Я закончил свою работу раньше, чем предполагал, и собирался уехать в конце недели. В субботу вечером Уилфред Коттон пригласил меня на прощальный ужин. В честь моего отъезда, видимо учитывая радость, которая так и сквозила на моем лице, как бы я ни старался ее скрыть, он исполнил “Сон в летнюю ночь”. Эта комедия, сказал он, написана специально для представления во время свадеб знати, однако она будет подходящей и для празднования вашего развода с этим уголком земного шара, который, как мне кажется, не слишком пришелся вам по сердцу.
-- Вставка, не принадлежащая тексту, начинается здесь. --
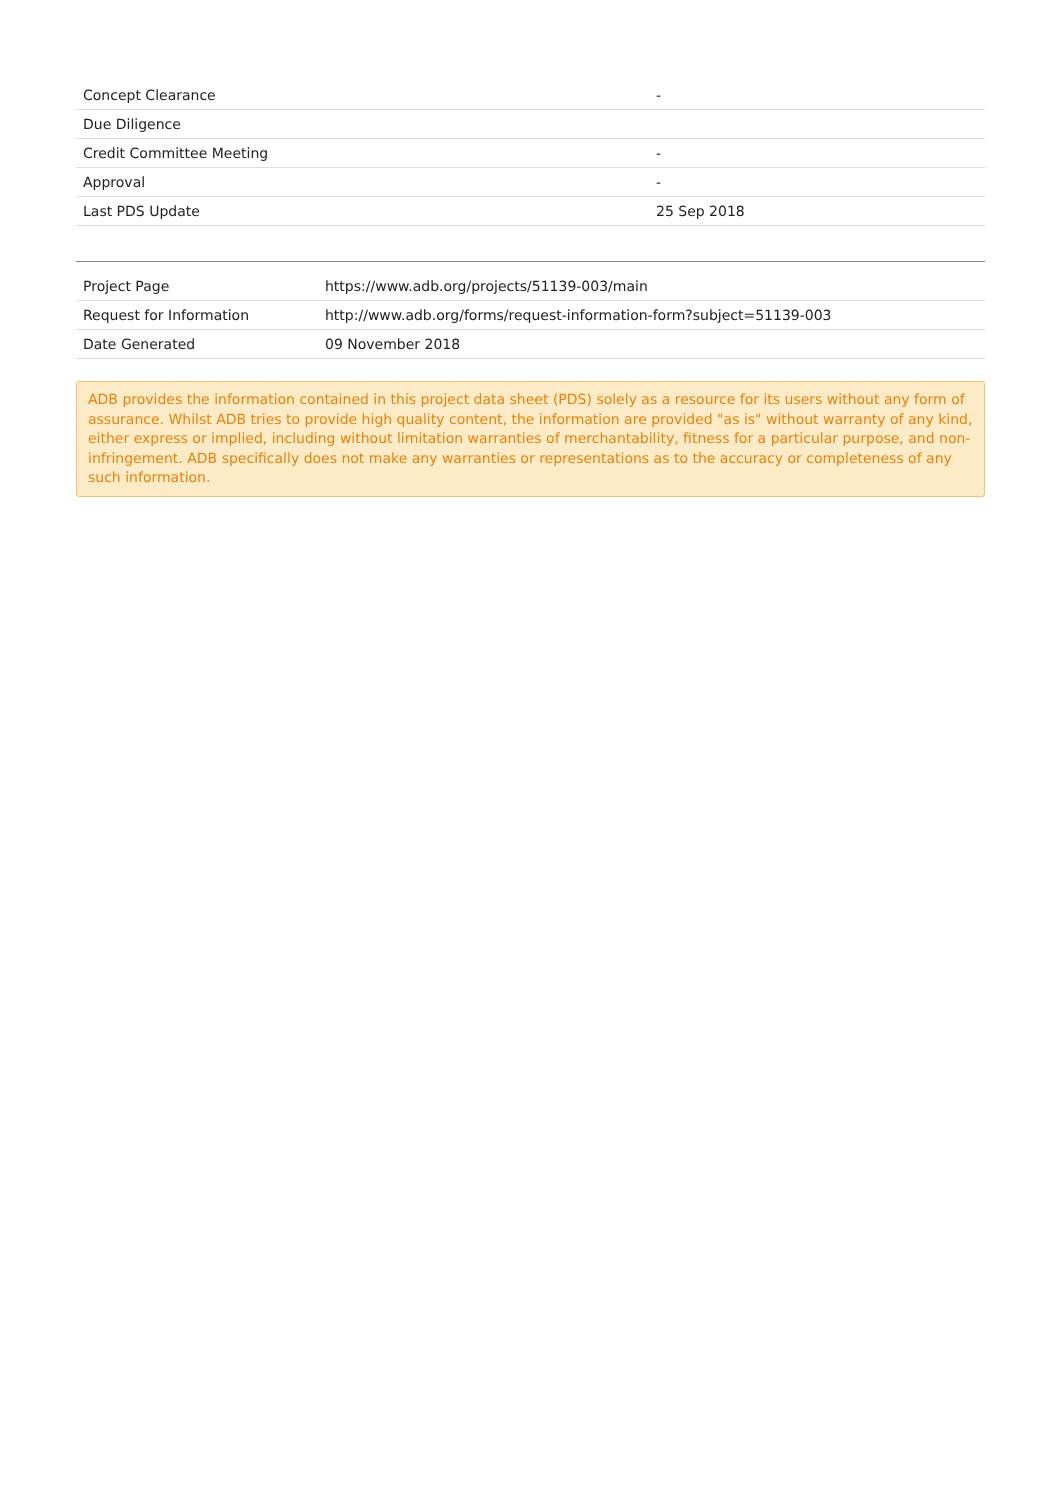| Concept Clearance | - |
| Due Diligence | |
| Credit Committee Meeting | - |
| Approval | - |
| Last PDS Update | 25 Sep 2018 |
| Project Page | https://www.adb.org/projects/51139-003/main |
| Request for Information | http://www.adb.org/forms/request-information-form?subject=51139-003 |
| Date Generated | 09 November 2018 |
ADB provides the information contained in this project data sheet (PDS) solely as a resource for its users without any form of assurance. Whilst ADB tries to provide high quality content, the information are provided "as is" without warranty of any kind, either express or implied, including without limitation warranties of merchantability, fitness for a particular purpose, and non-infringement. ADB specifically does not make any warranties or representations as to the accuracy or completeness of any such information.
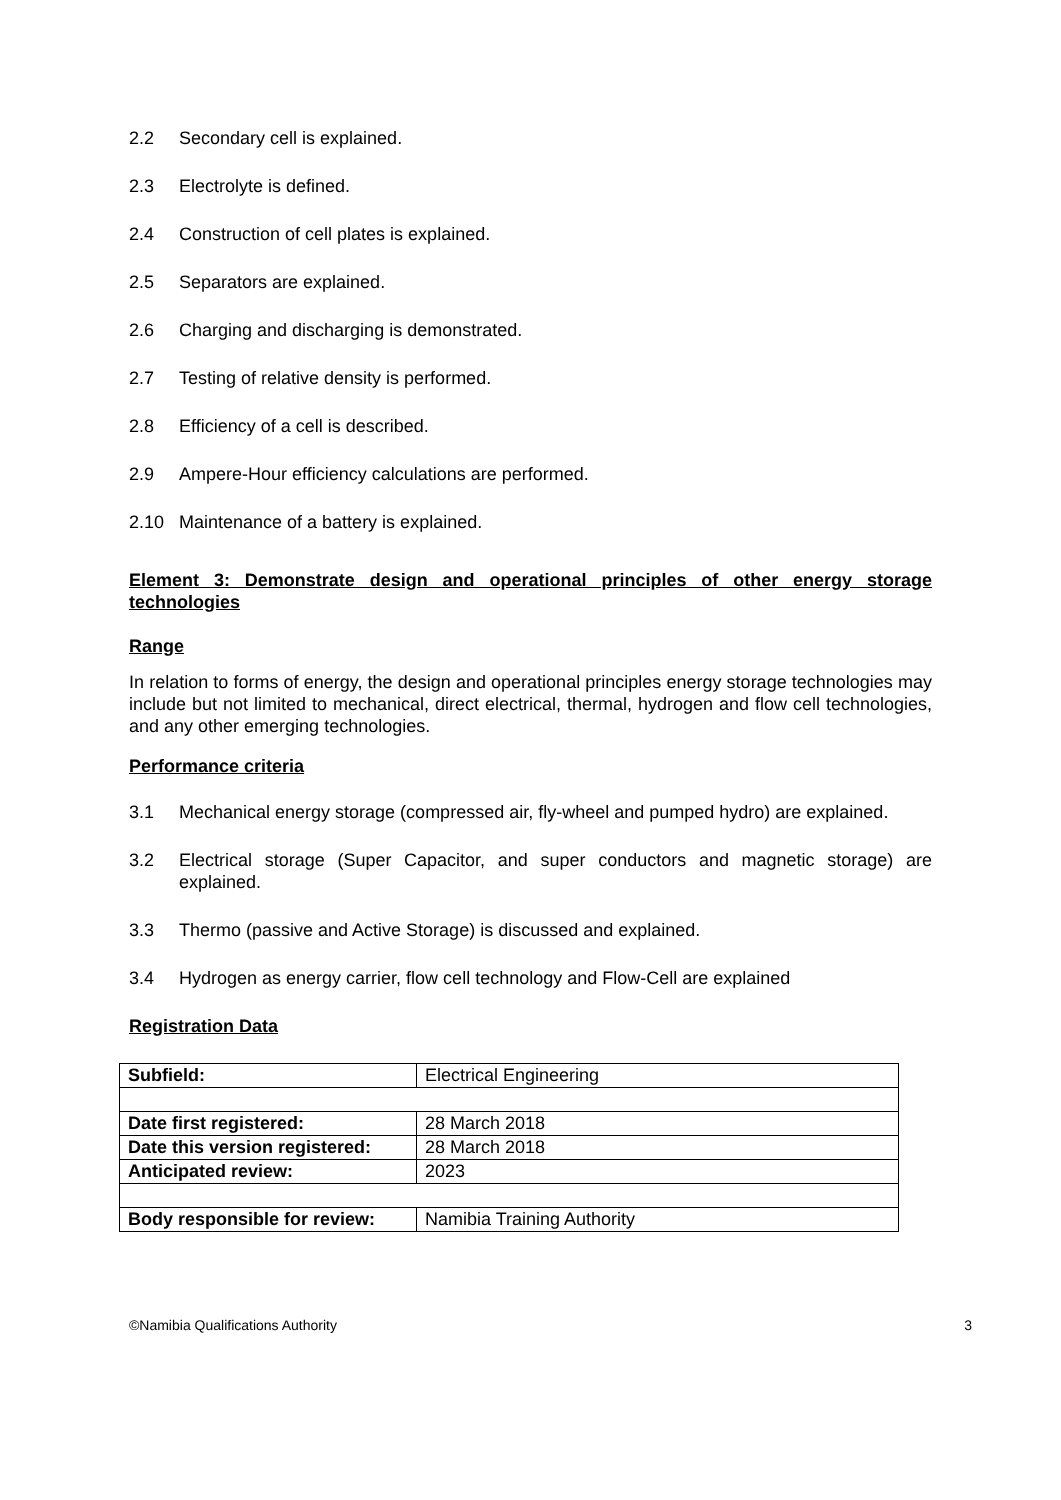2.2 Secondary cell is explained.
2.3 Electrolyte is defined.
2.4 Construction of cell plates is explained.
2.5 Separators are explained.
2.6 Charging and discharging is demonstrated.
2.7 Testing of relative density is performed.
2.8 Efficiency of a cell is described.
2.9 Ampere-Hour efficiency calculations are performed.
2.10 Maintenance of a battery is explained.
Element 3: Demonstrate design and operational principles of other energy storage technologies
Range
In relation to forms of energy, the design and operational principles energy storage technologies may include but not limited to mechanical, direct electrical, thermal, hydrogen and flow cell technologies, and any other emerging technologies.
Performance criteria
3.1 Mechanical energy storage (compressed air, fly-wheel and pumped hydro) are explained.
3.2 Electrical storage (Super Capacitor, and super conductors and magnetic storage) are explained.
3.3 Thermo (passive and Active Storage) is discussed and explained.
3.4 Hydrogen as energy carrier, flow cell technology and Flow-Cell are explained
Registration Data
| Subfield: | Electrical Engineering |
| Date first registered: | 28 March 2018 |
| Date this version registered: | 28 March 2018 |
| Anticipated review: | 2023 |
| Body responsible for review: | Namibia Training Authority |
©Namibia Qualifications Authority 3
Мы попрощались в театре. Я попросил его не провожать меня до машины: я предпочел расстаться с ним здесь, в этом странном месте, которое было сценическим пространством наших забавных отношений. С тех пор я больше никогда его не встречал.

9. В октябре 1939 года в мой кабинет в Лоуренсу-Маркише доставили телеграмму. Это был запрос английского консула в Мозамбике о выдаче тела подданного Ее Величества королевы Великобритании, скончавшегося на португальской территории, в округе Каниемба. Умершего звали Уилфред Коттон, восьмидесяти двух лет, место рождения — Лондон. И лишь теперь, когда я вновь встретил его имя напечатанным в этом печальном официальном документе, человеческое любопытство неожиданно проснулось во мне, и я бросился в английское консульство. Меня принял сам консул, мой давнишний приятель. Он, казалось, изумился, когда я рассказал ему о своем знакомстве с Уилфредом Коттоном, и уж вовсе был поражен моей неосведомленностью, ведь речь шла о величайшем актере шекспировского театра, горячо любимом английской публикой, много лет назад внезапно покинувшем цивилизованный мир, да так, что никому не удалось обнаружить его следов. С необычной для него откровенностью консул поведал мне о причинах, побудивших сэра Уилфреда оставить Англию и уехать умирать в этот Богом забытый уголок земли. Рассказав о них, он не много добавил к вынесенному мной впечатлению об этом человеке. Причины были благородны и возвышенны, почти патетичны. Они были бы достойны пера самого Шекспира.